L’organisation non gouvernementale Fairtrade veut profiter de la présidence du Conseil de l’UE par le Luxembourg pour légiférer sur les minerais de conflit.
Ordinateurs, tablettes, téléphones ou encore voitures, mais aussi armes et satellites. Avec le développement de l’électronique, les terres rares sont devenues indispensables à l’économie mondiale. Tellement indispensables que leur origine importe peu aux acheteurs, tant qu’ils parviennent à s’en procurer. Souvent issue de forages légaux exploités par des compagnies reconnues, une partie des minerais arrive de zones de guerre ou d’instabilité.
«L’Europe est à la traîne»
Pour une bonne part d’Afrique, mais aussi de Colombie, d’Afghanistan ou de Birmanie, comme le souligne Frédéric Triest, spécialiste français au sein du Réseau européen pour l’Afrique centrale (Eurac). « Dans la région des Grands Lacs, tungstène, tantale, étain et or attisent les convoitises, analyse Frédéric Triest.
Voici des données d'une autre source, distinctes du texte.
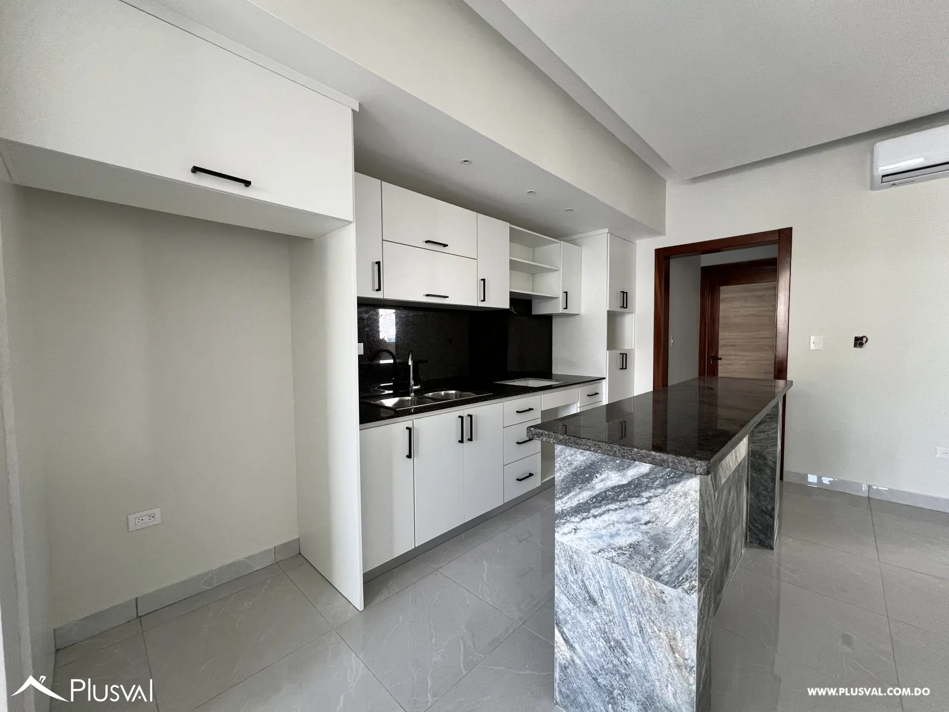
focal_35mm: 13
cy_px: 356
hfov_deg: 106.2
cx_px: 474
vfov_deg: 89.9
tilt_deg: -3.0
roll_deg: +0.6
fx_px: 356
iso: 200
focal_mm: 1.57
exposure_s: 1/99
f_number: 1.8
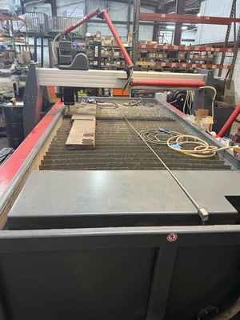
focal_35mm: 24
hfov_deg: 56.8
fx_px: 222
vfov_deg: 71.6
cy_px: 160
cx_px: 120
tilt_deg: -24.6
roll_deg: -2.6
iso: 320
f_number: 1.78
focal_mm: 6.76
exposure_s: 1/60
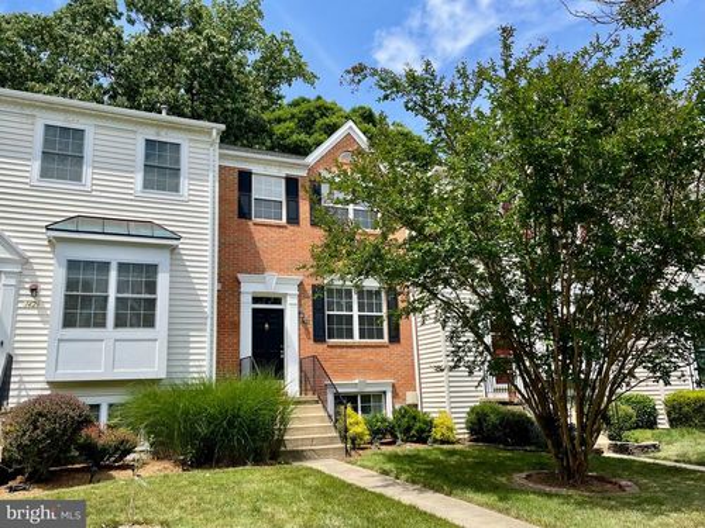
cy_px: 264
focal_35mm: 26
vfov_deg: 53.1
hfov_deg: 67.3
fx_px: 530
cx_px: 352
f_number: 1.6
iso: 32
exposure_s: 1/2882
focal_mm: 4.2
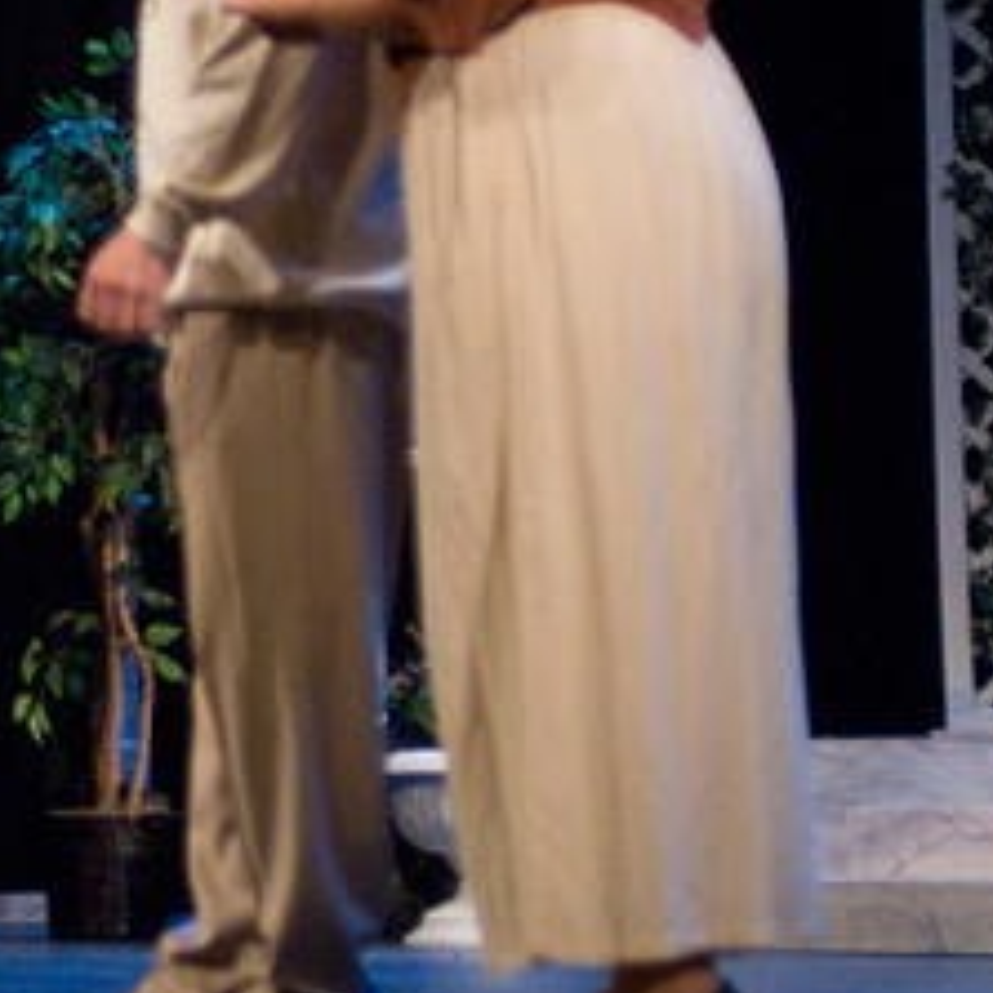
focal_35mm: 159
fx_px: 5160
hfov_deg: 10.9
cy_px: 142
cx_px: -71
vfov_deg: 10.9
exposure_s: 1/30
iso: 1600
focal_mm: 48
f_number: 2.8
C’est pourquoi nous demandons depuis 2012 de la transparence et de la traçabilité autour de ces minerais. »
Le 20 mai de cette année, le Parlement européen a ainsi amendé le projet de règlement de la Commision destiné à s’attaquer aux minerais de conflits. « La présidence luxembourgeoise doit finaliser le dossier , assure-t-il. L’approche volontaire n’est pas efficace, nous l’avons vu. Alors il faut un cadre légal. »
Dans le viseur, les près de cinq cents sociétés qui importent du minerai brut mais aussi tous les utilisateurs intermédiaires et finaux. « Il faut que toute la filière assure la traçabilité de ses matériaux. » Car le marché noir est aussi à l’origine de nombreuses victimes : les populations civiles qui vivent dans les zones de contrôle des ressources.
Eurac continue son travail de lobbying auprès des États européens. Mais ceux-ci restent encore très prudents. « Nous leur demandons d’adopter une position commune, mais nous en sommes encore loin. »
Jeudi, Eurac et Fairtrade Luxembourg ont rencontré les autorités du ministère des Affaires étrangères. Sans ressortir avec la moindre garantie. Bon nombre de sociétés minières et technologiques ont des sièges sociaux ou des filiales au Luxembourg, ce qui ne facilite pas la volonté de transparence.
La coopération pour soutenir les populations
« L’Europe est à la traîne sur les autres continents. La Chine vient d’achever un projet de traçabilité des minerais et les États-Unis possèdent déjà une législation contraignante , regrette Frédéric Triest. Il faudrait exiger des sociétés qui souhaitent entrer sur le marché intérieur européen de répondre à ces normes de traçabilité. »
Pour Jean-Louis Zeien, président de Fairtrade Lëtzebuerg, « l’Union doit s’inspirer du règlement concernant le bois et ses produits dérivés, adopté en mars 2013 ». Sans pour autant pénaliser les mineurs artisanaux en Afrique.
« On estime par exemple qu’ils sont deux millions au Congo-Kinshasa. Ils feraient vivre directement près de dix millions de personnes », prévient Frédéric Triest. L’ONG Fairtrade souhaite ainsi que les politiques européennes de coopération permettent d’organiser l’activité sans que celle-ci ne profite aux seigneurs de guerre.
Le Luxembourg, président du Conseil de l’Union européenne jusqu’au 31 décembre, a encore deux mois et demi pour faire avancer un dossier qui ne semble pas faire partie de ses priorités. « Nous attendons du Grand-Duché qu’il adopte une position officielle sur les minerais de conflit et leur traçabilité », lance Frédéric Triest. Son travail de lobbying est loin d’être achevé.